2nd June 2005 The European Commission looks set to introduce legislation that will force communication service providers to store email, SMS and phone logs, although the retention period is likely to be lower than initially feared.
The European Commissioner for Information Society and Media, Viviane Reding said yesterday that a bill proposed by the UK, France, Ireland and Sweden, which had suggested that service providers should keep records of their customers’ communications for as much as four years, would impose unnecessary costs upon those companies.
But the Commission still has an appetite for data retention, and it looks likely that communication service providers will in future be required to store data logs.
The EC first considered retention policies in a bill proposed in April of 2004, after phone logs were said to have enabled police to make swift arrests following the Madrid bombings.
At that stage the bill was described by pressure group Privacy International as ‘unlawful,’ and roundly criticised by businesses.

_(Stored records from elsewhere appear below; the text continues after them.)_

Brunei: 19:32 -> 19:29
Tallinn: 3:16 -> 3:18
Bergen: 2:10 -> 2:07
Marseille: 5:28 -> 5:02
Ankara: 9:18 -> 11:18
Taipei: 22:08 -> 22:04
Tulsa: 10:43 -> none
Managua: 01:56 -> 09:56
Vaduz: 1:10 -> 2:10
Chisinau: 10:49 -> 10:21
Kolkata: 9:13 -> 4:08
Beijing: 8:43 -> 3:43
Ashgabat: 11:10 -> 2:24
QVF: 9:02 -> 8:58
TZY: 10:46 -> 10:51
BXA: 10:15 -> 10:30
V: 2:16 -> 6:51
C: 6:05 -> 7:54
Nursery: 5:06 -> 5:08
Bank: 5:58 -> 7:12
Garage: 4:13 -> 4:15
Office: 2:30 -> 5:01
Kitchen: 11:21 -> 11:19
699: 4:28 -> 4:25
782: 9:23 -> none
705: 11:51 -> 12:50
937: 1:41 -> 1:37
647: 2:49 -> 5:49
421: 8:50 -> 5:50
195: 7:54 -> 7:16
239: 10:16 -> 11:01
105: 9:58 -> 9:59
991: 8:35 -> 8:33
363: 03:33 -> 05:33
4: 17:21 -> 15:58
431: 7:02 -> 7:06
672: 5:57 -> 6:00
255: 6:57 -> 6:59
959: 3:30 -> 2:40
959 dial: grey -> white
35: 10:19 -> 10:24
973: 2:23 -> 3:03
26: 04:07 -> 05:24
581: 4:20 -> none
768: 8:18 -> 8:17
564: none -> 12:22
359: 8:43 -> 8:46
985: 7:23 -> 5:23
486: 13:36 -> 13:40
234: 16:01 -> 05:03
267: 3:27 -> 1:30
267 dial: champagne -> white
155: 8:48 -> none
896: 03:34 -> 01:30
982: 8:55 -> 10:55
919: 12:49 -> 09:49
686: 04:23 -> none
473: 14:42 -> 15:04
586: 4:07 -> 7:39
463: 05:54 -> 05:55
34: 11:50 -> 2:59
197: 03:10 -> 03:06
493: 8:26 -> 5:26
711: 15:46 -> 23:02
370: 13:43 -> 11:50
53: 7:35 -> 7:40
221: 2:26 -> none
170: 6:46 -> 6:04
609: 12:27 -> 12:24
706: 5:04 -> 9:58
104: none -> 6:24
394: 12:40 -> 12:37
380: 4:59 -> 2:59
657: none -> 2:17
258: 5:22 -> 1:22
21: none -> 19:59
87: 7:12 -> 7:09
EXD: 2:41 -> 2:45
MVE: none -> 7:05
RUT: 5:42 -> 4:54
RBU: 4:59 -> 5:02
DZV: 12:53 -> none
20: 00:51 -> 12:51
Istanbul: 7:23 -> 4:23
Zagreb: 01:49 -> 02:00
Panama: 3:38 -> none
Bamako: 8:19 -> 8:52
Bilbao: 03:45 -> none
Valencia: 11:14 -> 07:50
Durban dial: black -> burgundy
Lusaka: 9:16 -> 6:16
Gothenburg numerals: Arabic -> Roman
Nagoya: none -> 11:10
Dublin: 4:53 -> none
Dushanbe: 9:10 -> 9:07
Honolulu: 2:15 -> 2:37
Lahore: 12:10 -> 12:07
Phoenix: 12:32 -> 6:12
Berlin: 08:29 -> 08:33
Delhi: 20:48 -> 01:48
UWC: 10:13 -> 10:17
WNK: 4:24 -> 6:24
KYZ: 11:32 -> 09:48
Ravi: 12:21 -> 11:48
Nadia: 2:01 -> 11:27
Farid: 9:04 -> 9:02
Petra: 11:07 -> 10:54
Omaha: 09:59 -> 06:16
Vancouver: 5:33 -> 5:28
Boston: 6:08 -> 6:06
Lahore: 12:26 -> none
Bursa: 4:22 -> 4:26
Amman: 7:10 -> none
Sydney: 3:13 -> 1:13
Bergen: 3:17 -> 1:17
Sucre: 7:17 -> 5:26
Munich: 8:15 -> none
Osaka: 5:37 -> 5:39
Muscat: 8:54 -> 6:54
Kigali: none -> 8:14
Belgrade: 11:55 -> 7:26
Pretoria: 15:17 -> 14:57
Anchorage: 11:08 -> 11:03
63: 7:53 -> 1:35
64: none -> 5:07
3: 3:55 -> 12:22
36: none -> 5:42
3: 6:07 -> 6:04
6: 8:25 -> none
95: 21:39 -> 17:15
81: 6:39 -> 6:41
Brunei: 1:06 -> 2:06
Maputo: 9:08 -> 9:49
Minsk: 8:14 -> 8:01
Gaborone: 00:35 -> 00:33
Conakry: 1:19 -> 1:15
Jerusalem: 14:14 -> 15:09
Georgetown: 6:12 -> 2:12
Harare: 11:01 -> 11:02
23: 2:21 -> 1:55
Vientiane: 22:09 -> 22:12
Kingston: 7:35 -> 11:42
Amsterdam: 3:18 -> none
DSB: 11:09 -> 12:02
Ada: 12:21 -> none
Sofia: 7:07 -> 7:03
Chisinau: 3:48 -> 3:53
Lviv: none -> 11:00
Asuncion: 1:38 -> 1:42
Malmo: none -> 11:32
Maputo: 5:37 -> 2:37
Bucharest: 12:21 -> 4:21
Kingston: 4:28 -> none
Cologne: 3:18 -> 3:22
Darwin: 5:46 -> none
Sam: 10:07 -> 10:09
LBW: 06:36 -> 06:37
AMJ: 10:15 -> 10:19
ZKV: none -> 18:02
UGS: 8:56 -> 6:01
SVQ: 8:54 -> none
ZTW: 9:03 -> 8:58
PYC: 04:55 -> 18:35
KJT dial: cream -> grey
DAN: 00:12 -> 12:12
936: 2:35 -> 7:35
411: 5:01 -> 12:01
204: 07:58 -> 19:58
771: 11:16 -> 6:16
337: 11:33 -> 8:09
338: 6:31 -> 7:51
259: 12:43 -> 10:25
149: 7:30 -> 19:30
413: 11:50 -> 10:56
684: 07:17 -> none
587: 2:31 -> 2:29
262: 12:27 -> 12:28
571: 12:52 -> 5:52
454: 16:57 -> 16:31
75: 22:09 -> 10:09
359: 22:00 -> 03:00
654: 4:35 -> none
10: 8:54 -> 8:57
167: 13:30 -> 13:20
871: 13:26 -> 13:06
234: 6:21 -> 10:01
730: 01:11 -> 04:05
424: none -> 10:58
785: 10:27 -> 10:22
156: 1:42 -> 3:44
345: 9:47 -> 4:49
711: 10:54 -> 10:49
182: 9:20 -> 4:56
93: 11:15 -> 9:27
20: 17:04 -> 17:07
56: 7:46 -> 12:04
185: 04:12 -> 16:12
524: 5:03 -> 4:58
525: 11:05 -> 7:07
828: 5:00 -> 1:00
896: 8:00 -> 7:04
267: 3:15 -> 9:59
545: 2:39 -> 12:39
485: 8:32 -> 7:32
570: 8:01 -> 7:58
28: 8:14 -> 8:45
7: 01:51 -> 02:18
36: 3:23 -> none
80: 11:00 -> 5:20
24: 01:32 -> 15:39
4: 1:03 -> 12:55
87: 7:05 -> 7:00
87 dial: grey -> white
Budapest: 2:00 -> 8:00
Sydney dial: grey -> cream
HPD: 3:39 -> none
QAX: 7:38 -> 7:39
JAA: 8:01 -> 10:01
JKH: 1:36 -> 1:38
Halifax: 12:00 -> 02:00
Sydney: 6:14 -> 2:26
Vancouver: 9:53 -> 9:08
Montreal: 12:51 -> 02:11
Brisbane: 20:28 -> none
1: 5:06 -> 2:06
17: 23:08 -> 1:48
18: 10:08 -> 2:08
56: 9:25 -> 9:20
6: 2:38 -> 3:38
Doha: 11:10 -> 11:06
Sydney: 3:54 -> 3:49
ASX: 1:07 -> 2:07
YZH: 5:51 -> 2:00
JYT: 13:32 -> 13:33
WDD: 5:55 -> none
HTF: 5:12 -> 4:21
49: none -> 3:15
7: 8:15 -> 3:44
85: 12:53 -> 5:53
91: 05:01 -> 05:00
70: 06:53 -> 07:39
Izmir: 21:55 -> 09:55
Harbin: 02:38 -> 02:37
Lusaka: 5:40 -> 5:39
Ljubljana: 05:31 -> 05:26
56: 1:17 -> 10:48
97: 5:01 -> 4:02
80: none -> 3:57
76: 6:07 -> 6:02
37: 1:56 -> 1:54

Now the Commission is considering more issues than just combating terrorism, and has promised to consult industry on any legislation. “We have to balance the security issue and the issue of privacy and commercial considerations,” Reding told reporters.
Any legislation concerning data retention would be preceded by a thorough investigation on the effect it would have on the telecommunications industry, Reding added. “It’s essential to start with a solid impact assessment before the Commission will put the proposal on the table.”
The secretary general of the European Internet Service Providers Association, Richard Nash, told Infoconomy that Reding’s promise of an impact assessment was welcome news to the industry, which is deeply concerned about the possible affects data retention legislation might have.
“Without consideration of how difficult data retention would be to do,” said Nash, “the policies they propose will be unworkable.” Nash said that the heavy storage requirement data retention obligations would involve could stifle innovation in the telecommunications sector.